Factors that lead to an increase in housing prices are advantageous factors in the real estate market. In general, the price of the housing market has risen in the past decade or so. Between 1985 and 1989, the housing market grew rapidly, up 20% over the previous year. However, in 1990, the real estate market price showed a very large decline, the rate of change rose to 0% from 35% in the previous year. From 1990 to 1995, house prices no longer rose.
Housing prices continue to rise today as well. There are many potential factors behind the exciting price. According to McCarthy and Peach (2004), one of the reasons behind the rise in housing prices is the speculative bubble in the asset market. This situation could be a potential threat as the asset market could further impair the collapse of the US economy. Considering the small island, Long Island located 32 km (32 miles) from downtown Bangkok, the median house price in 2000 was 199, 800 dollars. The town of Dicks Hill in Long Island was 56 miles from Midtown Manhattan and the average house in 2000 was 386,100 dollars. Please explain why these facts are inconsistent or not contradictory to the standard "urban land theory" developed by economists such as Kane and Alonso.

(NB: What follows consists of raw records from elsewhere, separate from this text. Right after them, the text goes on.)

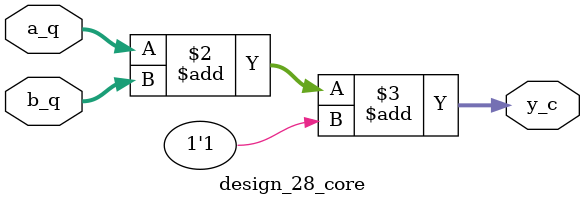
<source format=v>
module design_28_core #(
  parameter W = 16
)(
  input      [W-1:0] a_q,
  input      [W-1:0] b_q,
  output reg [W-1:0] y_c
);
  always @* begin
    y_c = a_q + b_q + 1'b1;
  end
endmodule

</source>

The first factor that affects housing supply is rising land prices. Supply will fall if housing supply becomes more expensive, which leads to price increases. This is because market demand is excessive and housing competition becomes intense. Today, the rise in costs is due to the fact that land prices are rising, especially in popular areas such as London and Manchester. In addition, as the profitability of the housing market increases, it becomes more difficult for local governments to obtain planning approval. This increases the construction costs of the land and therefore reduces the supply capacity. Another factor of land supply is government regulation. For example, the green belt is strictly restricted to the land of the building. As the government increases green spaces it is becoming increasingly difficult to find sustainable lands. This leads to a decrease in housing supply, which in turn leads to excess supply.
Reduction in supply can be due to higher commodity prices, higher production factors, a reduction in the amount of resources available for production, and regulation and climate conditions. Figure 6 shows the supply reduction when the supply curve SS moves left to S1S1. This increases the equilibrium price (0PE1 to 0PE2) and the amount of equalization decreases (from 0QE1 to 0QE2). Reduction in supply means that companies can delightfully supply certain amounts at a higher price than before.